## WHAT IS BEING ASKED
Would you return the records below character for character, without any images?

## MATERIAL SHOWN
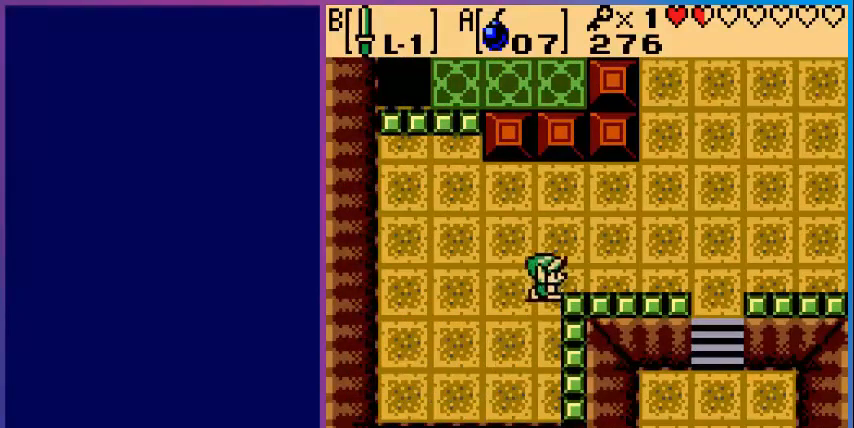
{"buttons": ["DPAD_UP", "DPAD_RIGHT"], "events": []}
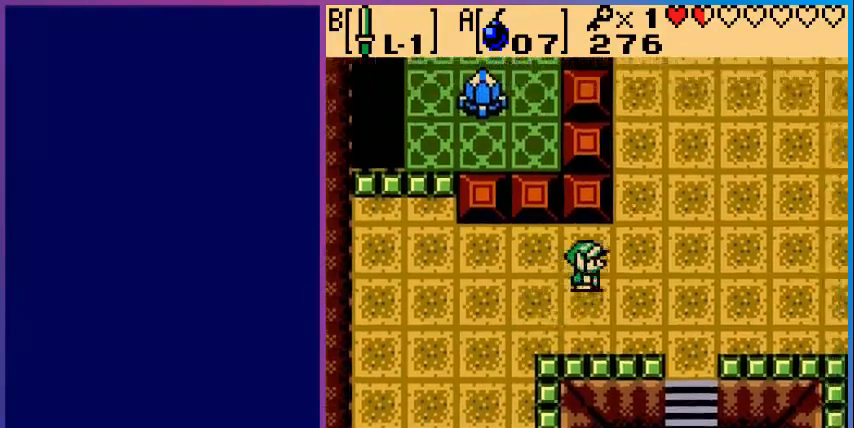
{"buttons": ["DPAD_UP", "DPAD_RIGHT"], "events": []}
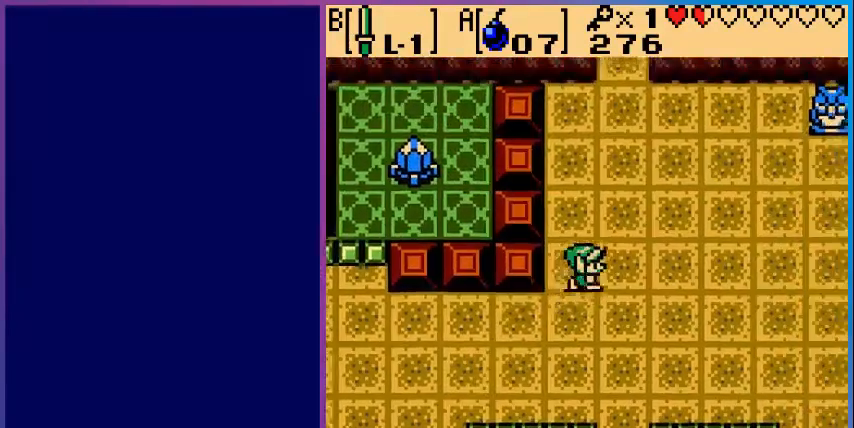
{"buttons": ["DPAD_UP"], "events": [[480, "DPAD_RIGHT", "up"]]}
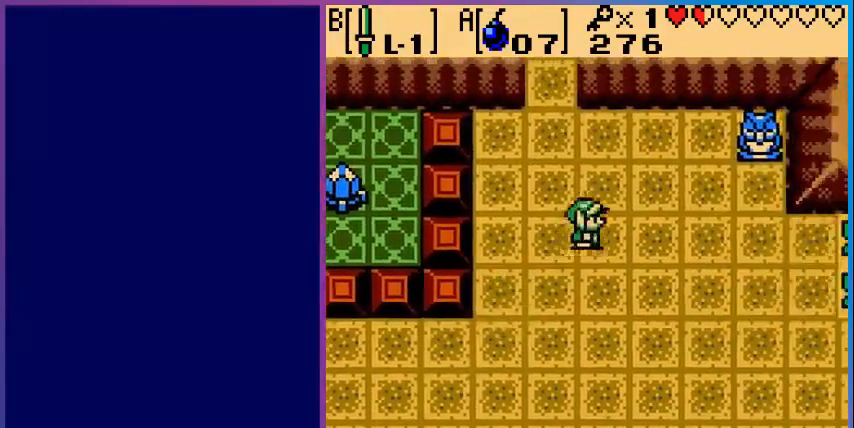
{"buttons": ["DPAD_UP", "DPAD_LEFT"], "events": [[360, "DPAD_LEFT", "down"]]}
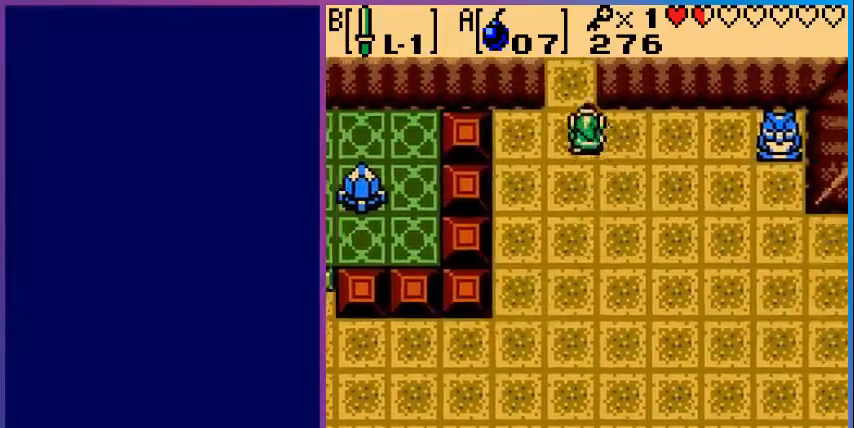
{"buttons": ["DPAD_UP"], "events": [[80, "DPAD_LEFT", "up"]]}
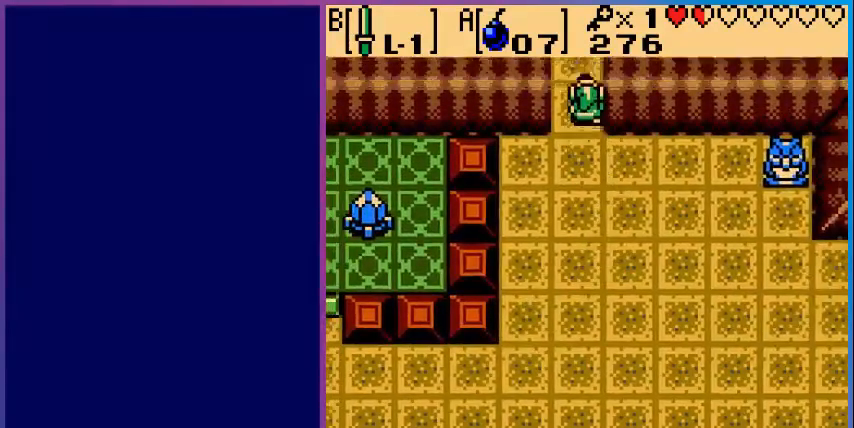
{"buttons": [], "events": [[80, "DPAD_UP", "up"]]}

## REPLY TO THE TASK
{"buttons": ["DPAD_UP", "DPAD_RIGHT"], "events": []}
{"buttons": ["DPAD_UP", "DPAD_RIGHT"], "events": []}
{"buttons": ["DPAD_UP"], "events": [[480, "DPAD_RIGHT", "up"]]}
{"buttons": ["DPAD_UP", "DPAD_LEFT"], "events": [[360, "DPAD_LEFT", "down"]]}
{"buttons": ["DPAD_UP"], "events": [[80, "DPAD_LEFT", "up"]]}
{"buttons": [], "events": [[80, "DPAD_UP", "up"]]}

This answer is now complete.